### INSTRUCCIONES DE LA TAREA
Según el texto sobre Dino Risi, indica si cada afirmación concuerda con él: (a) Marisa Allasio se casó con un conde; (b) Sophia Loren se sube a la vespa de Vittorio Gassman; (c) el texto presenta a Dino Risi ante todo como un gigantesco comediante. Responde sí o no y cita textualmente las palabras del texto que lo deciden.

El refulgente Lancia Aurelia B24 sobrepasando a una velocidad infernal, entre bocinazos y gritos, a todos los autos de la ruta; los twists de Pepino di Capri bailados por un montón de jóvenes en shorts y bikinis en un muelle veraniego; Maurizio Arena declarándosele por los altoparlantes de un coche de anuncios a Marisa Allasio (un año antes de que se casara con un conde y dejara definitivamente su carrera actoral); Sophia Loren subiéndose, con las piernas cruzadas, a la vespa de Ignazio Bolognini; una modelo/escort que habla mal el inglés y que intenta ocultar un diente negro; Vittorio Gassman bailando con una blonda y diciendo “Modestamente…” después de que su pareja de baile le dice “Oh la lá”, al palpar algo que se abulta en la proximidad. Dino Risi, más que un gigantesco comediante, es un gran artesano de escenas, de ésas que quedan en la memoria colectiva y que se reinventan tantas veces que uno ya olvida de dónde provienen.

### ENTRADAS PROPORCIONADAS
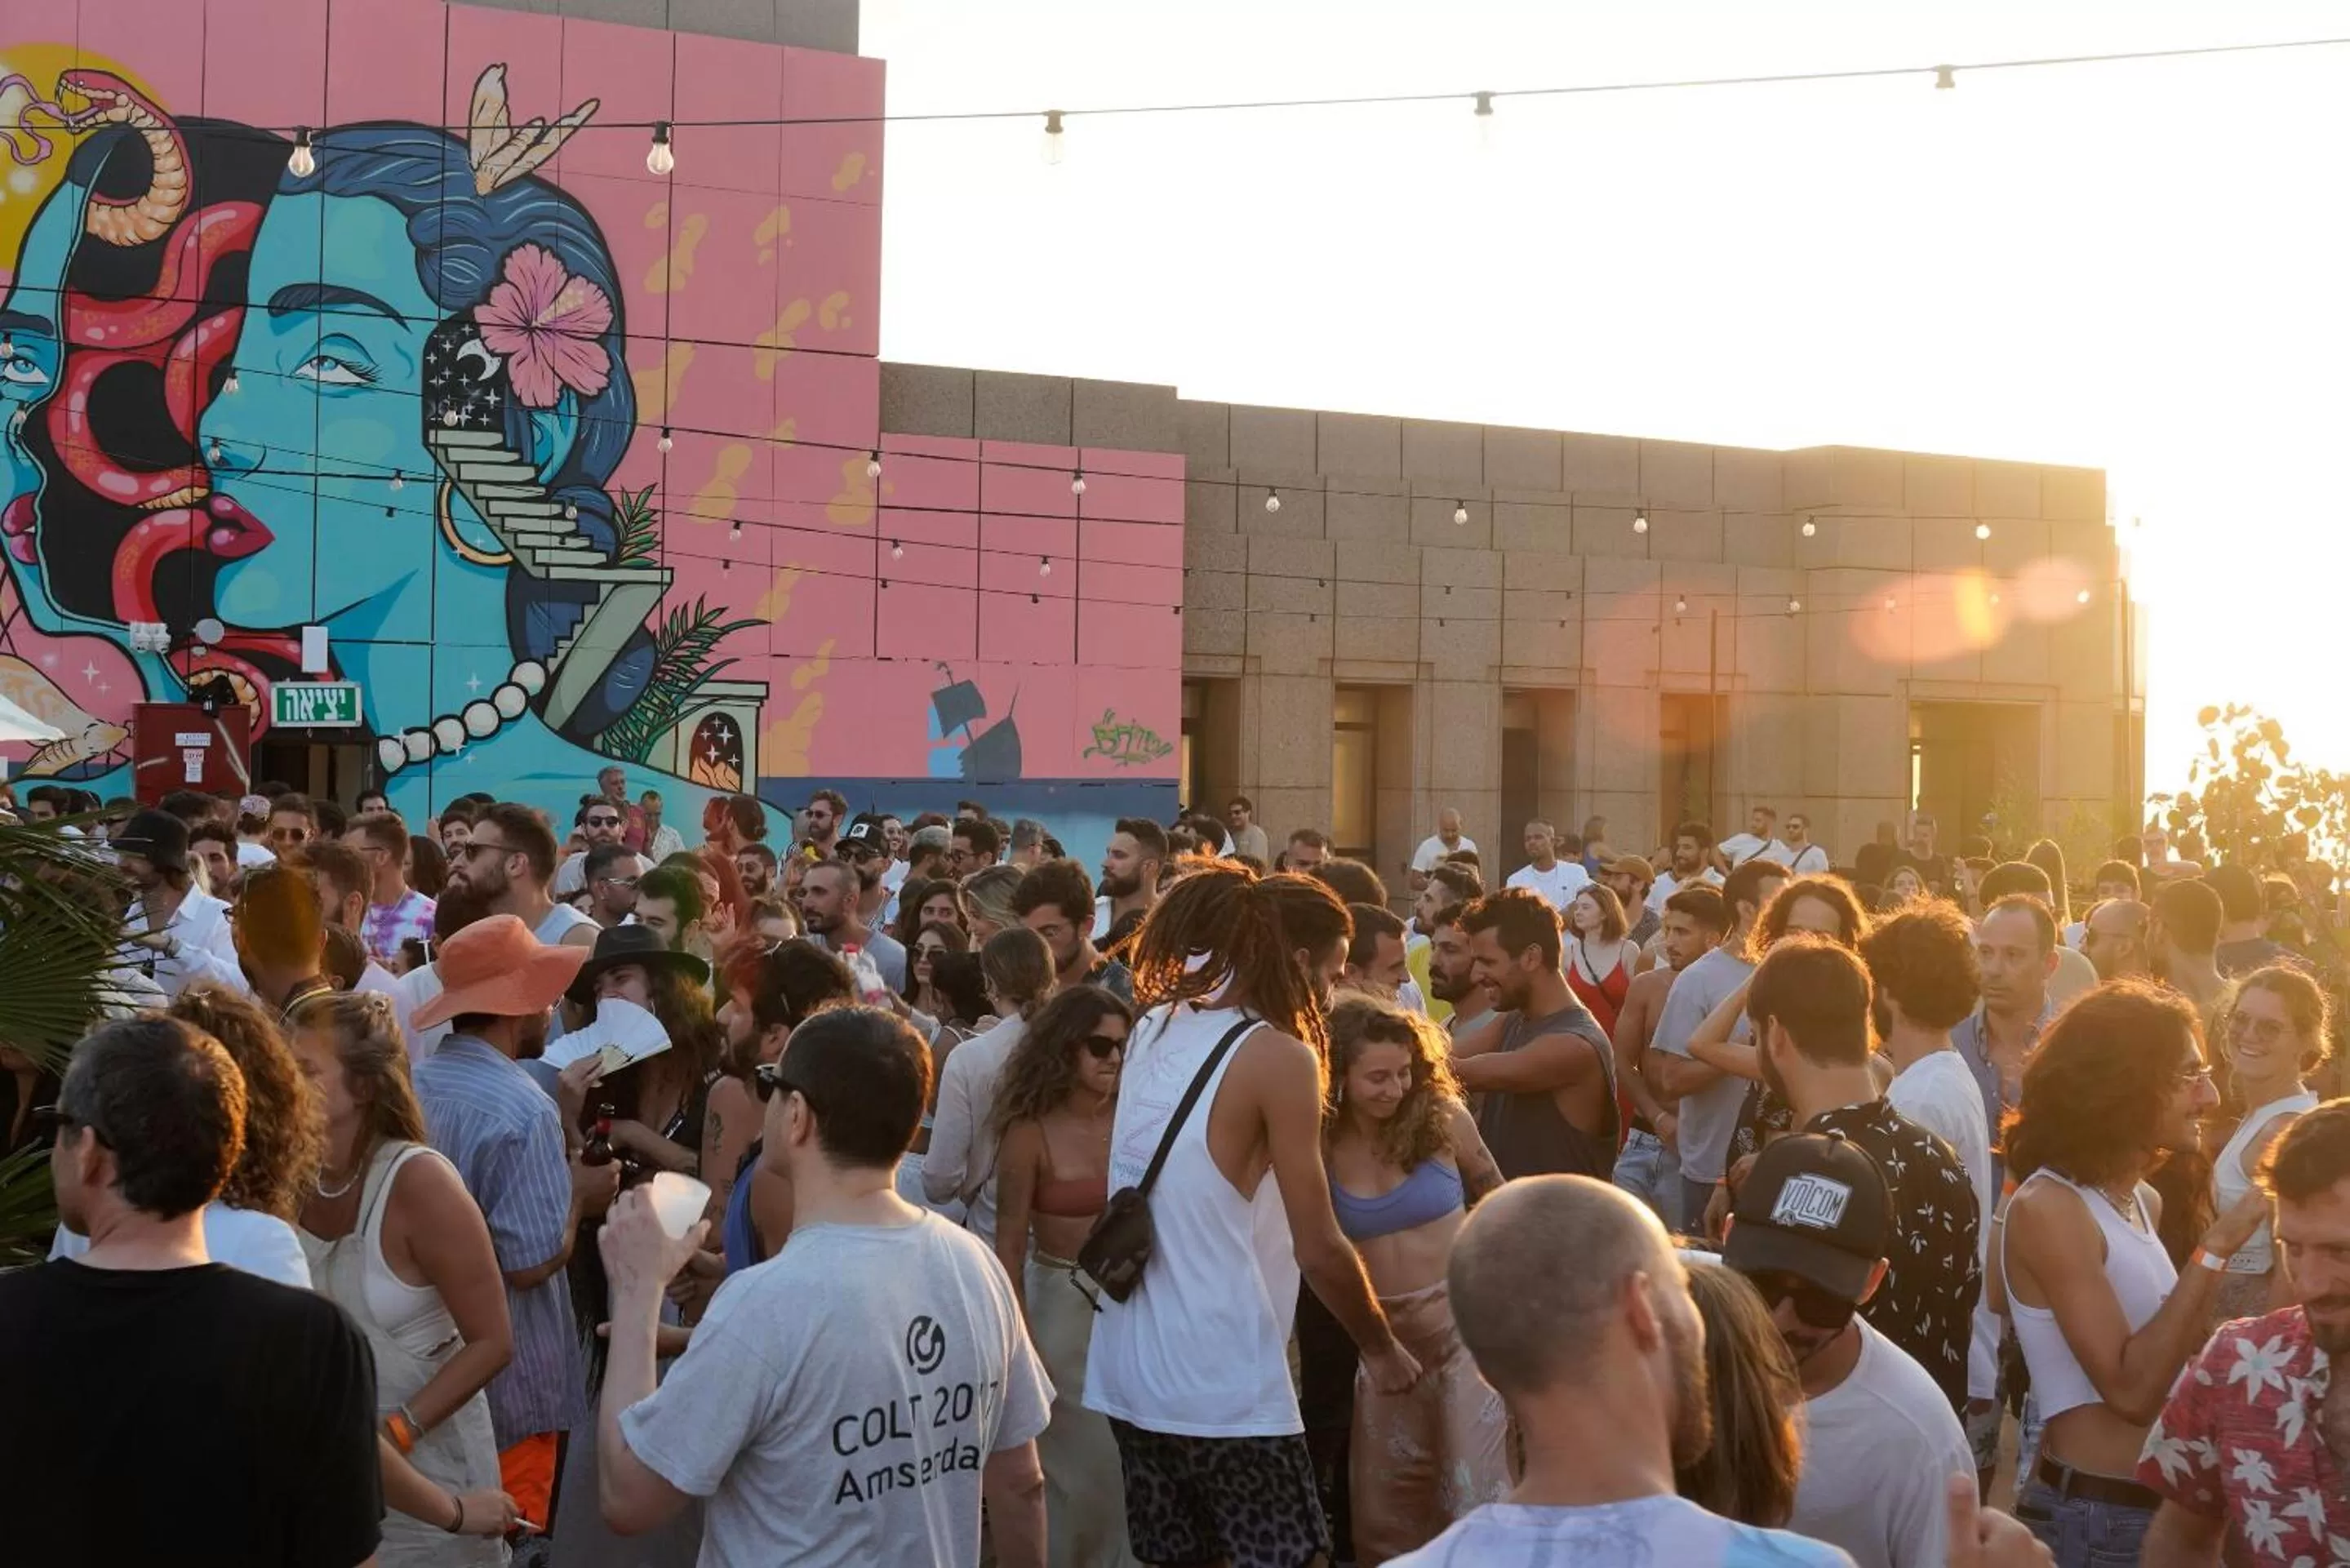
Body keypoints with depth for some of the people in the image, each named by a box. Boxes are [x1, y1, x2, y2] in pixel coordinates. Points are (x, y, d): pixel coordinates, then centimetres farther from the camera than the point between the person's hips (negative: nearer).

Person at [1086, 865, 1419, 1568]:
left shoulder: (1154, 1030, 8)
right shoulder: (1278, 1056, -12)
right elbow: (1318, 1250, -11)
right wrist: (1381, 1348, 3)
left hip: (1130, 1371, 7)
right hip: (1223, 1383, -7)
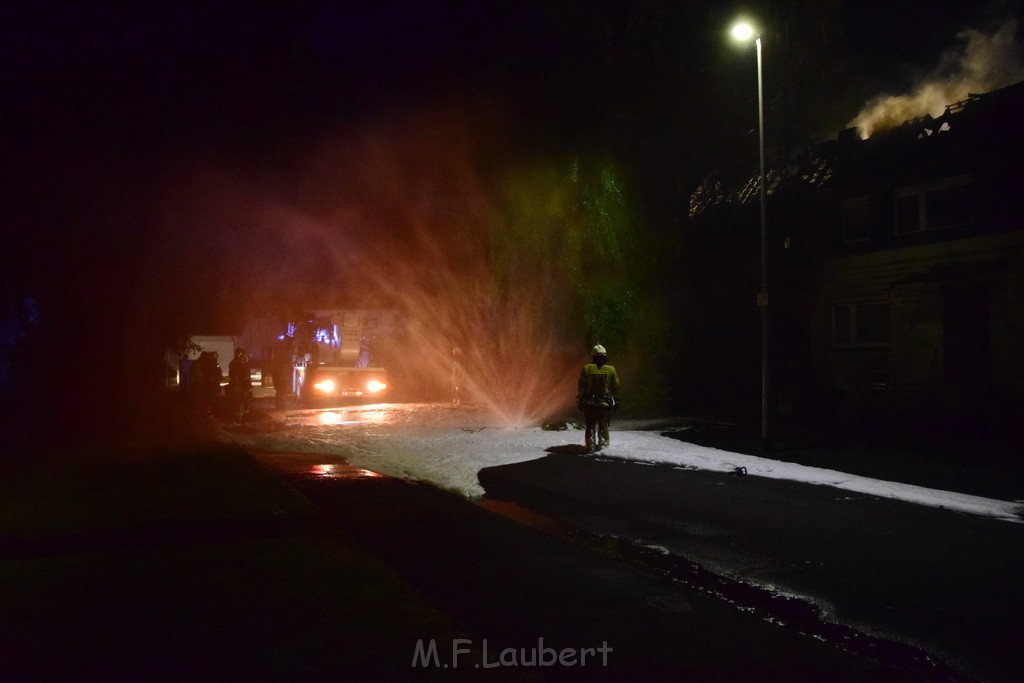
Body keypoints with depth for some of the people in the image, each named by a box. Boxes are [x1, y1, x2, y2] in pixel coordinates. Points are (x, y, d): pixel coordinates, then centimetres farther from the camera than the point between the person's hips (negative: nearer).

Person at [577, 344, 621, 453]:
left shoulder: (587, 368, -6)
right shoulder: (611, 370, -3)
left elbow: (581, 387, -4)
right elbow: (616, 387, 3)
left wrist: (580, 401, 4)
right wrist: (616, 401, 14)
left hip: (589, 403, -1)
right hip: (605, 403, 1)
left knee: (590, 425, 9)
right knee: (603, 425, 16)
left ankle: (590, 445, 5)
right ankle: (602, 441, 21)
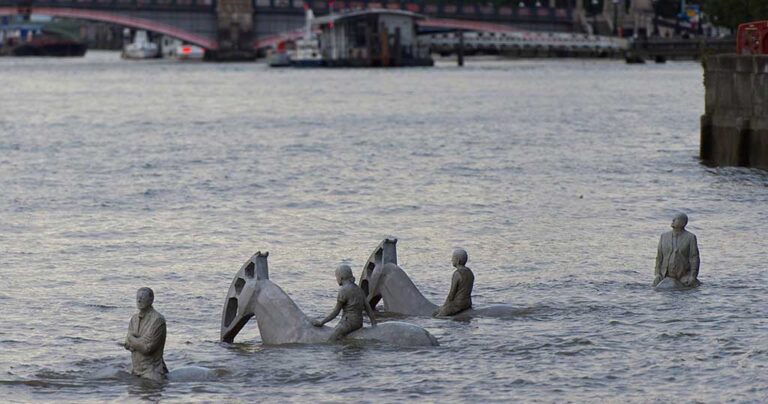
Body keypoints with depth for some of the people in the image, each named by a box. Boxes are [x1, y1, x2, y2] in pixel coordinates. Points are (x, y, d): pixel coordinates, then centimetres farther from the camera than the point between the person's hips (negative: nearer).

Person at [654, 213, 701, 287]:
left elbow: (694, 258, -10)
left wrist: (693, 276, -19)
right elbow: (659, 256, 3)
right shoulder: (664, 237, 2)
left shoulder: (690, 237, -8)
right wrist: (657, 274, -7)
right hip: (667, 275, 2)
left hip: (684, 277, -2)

### RESULTADO DE LA TAREA
(a) Sí: "un año antes de que se casara con un conde y dejara definitivamente su carrera actoral".
(b) No: "Sophia Loren subiéndose, con las piernas cruzadas, a la vespa de Ignazio Bolognini".
(c) No: "Dino Risi, más que un gigantesco comediante, es un gran artesano de escenas".